“Amanhã há mais” para Maria João Koehler

“Amanhã há mais” para Maria João Koehler

A tenista Maria João Koehler, que esta tarde se tornou na terceira portuguesa da História a atingir segunda ronda do Estoril Open, mostrou-se feliz, mas recordou que “amanhã há mais”.

Antena1 com Lusa /
Maria João Koehler tem agora pela frente Roberta Vinci José Sena Goulão/Lusa

“Estava bastante motivada, queria passar. Senti-me muito bem a jogar hoje, cumpri os meus objetivos, estou feliz com o jogo de hoje, mas amanhã há mais”, disse a tricampeã nacional, que venceu a japonesa Ayumi Morita, 77.ª do ranking, por 6-1 e 7-5.

Sucessora de Neuza Silva (2004) e Michelle Larcher de Brito (2010), as outras tenistas nacionais a estarem presentes na segunda fase do maior torneio português, Koehler confessou que o Estoril Open é “muito especial”, porque fá-la sentir em casa.

“Fiquei surpresa com o número de pessoas que estavam a apoiar-me. Senti o apoio de jogar em casa, dos meus treinadores, os meus pais também estavam algures. Amanhã espero ter ainda mais público. Sei que é difícil, mas faço esse apelo aos portugueses”, destacou.

Apurada para a segunda ronda à quarta tentativa no quadro principal, Koehler não está preocupada com a sua opositora, a primeira pré-designada, Roberta Vinci.

“Sinceramente não sigo muito o ténis feminino.
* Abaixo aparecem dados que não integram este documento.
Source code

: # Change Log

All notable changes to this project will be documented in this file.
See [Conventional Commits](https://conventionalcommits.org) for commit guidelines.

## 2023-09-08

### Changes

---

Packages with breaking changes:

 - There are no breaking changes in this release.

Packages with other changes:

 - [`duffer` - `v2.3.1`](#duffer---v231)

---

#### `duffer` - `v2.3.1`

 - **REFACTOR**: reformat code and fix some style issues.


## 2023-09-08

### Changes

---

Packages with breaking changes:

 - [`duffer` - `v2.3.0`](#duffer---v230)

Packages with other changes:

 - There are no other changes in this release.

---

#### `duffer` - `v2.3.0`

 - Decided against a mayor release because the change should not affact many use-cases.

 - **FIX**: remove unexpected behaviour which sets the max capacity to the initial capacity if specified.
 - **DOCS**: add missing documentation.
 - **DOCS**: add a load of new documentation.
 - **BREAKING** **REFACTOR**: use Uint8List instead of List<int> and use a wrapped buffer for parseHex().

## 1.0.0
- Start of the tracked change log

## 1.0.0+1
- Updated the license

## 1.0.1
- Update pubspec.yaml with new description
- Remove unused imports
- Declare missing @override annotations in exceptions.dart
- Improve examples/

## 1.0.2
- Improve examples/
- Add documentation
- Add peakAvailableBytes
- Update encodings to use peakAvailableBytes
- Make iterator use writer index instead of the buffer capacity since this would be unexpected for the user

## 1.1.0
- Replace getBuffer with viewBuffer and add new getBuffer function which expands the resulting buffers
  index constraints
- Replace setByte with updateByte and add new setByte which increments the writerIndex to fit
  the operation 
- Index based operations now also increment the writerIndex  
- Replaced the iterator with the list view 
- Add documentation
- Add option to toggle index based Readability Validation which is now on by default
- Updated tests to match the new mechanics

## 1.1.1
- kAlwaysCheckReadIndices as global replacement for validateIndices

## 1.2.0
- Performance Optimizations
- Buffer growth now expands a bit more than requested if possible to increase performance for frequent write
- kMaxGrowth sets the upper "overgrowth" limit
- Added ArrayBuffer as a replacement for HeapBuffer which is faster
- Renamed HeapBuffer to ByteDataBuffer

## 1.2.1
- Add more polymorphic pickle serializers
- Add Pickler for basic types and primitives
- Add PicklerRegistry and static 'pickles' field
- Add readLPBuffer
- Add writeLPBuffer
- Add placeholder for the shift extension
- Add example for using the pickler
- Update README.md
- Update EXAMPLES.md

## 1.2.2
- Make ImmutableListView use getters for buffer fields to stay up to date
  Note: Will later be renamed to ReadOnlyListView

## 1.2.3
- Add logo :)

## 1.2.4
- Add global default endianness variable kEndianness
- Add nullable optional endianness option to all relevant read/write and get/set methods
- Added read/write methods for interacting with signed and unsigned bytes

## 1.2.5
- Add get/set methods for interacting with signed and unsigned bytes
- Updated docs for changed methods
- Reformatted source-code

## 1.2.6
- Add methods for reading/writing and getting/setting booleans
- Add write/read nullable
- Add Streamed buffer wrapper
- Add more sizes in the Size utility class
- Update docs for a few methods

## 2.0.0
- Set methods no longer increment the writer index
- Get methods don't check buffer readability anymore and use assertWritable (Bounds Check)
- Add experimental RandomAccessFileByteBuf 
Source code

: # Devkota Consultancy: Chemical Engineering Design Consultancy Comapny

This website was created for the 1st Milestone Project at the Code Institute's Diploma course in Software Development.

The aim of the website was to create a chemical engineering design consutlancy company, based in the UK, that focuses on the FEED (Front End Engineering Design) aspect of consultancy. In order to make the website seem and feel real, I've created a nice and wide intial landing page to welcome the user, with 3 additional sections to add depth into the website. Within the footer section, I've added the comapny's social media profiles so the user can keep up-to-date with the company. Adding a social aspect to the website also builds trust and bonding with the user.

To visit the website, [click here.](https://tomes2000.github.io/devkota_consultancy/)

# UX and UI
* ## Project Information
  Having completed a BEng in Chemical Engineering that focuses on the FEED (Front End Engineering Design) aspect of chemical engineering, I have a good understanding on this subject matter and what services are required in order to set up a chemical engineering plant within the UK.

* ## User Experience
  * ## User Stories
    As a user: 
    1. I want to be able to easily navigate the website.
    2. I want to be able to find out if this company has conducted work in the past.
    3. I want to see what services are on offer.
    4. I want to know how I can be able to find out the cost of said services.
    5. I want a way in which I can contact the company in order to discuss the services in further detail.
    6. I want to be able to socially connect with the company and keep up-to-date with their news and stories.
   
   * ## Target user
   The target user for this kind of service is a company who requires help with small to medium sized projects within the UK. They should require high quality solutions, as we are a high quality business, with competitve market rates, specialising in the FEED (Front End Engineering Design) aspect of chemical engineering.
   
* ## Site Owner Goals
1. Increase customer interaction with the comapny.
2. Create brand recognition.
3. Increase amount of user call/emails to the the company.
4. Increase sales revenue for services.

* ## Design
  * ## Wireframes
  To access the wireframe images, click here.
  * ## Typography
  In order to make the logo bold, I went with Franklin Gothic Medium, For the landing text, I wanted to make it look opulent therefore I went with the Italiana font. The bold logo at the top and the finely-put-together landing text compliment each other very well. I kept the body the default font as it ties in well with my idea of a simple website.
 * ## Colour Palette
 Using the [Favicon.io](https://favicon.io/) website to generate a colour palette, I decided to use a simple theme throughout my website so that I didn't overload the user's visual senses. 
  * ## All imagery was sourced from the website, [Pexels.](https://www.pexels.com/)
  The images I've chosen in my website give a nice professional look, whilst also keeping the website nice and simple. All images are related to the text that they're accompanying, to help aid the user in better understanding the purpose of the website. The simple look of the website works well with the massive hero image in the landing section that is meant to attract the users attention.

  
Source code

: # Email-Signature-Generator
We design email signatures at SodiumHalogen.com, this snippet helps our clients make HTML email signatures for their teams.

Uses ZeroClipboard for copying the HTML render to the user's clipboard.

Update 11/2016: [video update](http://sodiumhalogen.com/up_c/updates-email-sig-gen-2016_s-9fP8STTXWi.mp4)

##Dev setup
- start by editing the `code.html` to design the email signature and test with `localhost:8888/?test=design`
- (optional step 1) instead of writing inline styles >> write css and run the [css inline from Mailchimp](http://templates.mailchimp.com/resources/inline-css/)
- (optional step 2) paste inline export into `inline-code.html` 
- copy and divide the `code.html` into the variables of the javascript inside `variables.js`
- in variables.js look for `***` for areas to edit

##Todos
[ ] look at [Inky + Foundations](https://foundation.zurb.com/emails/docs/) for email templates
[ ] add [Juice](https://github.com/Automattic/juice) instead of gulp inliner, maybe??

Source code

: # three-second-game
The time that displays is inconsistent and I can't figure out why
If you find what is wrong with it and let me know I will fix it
Não sou muito de ver ténis na televisão. Sei que Vinci ganhou, mas não vi o jogo”, afirmou a número 227 mundial, que vai encarar o confronto com a italiana de igual para igual.

“Vou encarar como se fosse uma jogadora do ‘qualifying’ ou tivesse o meu ‘ranking’. Estou motivada para jogar com uma jogadora desse nível e vamos lá ver como corre”, acrescentou.

A ajudar a tricampeã nacional, cujo maior feito até à data foi o apuramento para a primeira ronda do Open da Austrália, onde perdeu com a belga Kim Clijsters, está o seu treinador Nuno Marques, que desvalorizou a vitória da sua pupila com um “amanhã ainda há mais, o torneio ainda não acabou”.

“É sempre bom. Não há este apoio em todos os torneios. Obviamente que me ajudou, mas não é aí que há diferença”, reconheceu, indicando que este ano irá contar com maior acompanhamento por parte do treinador.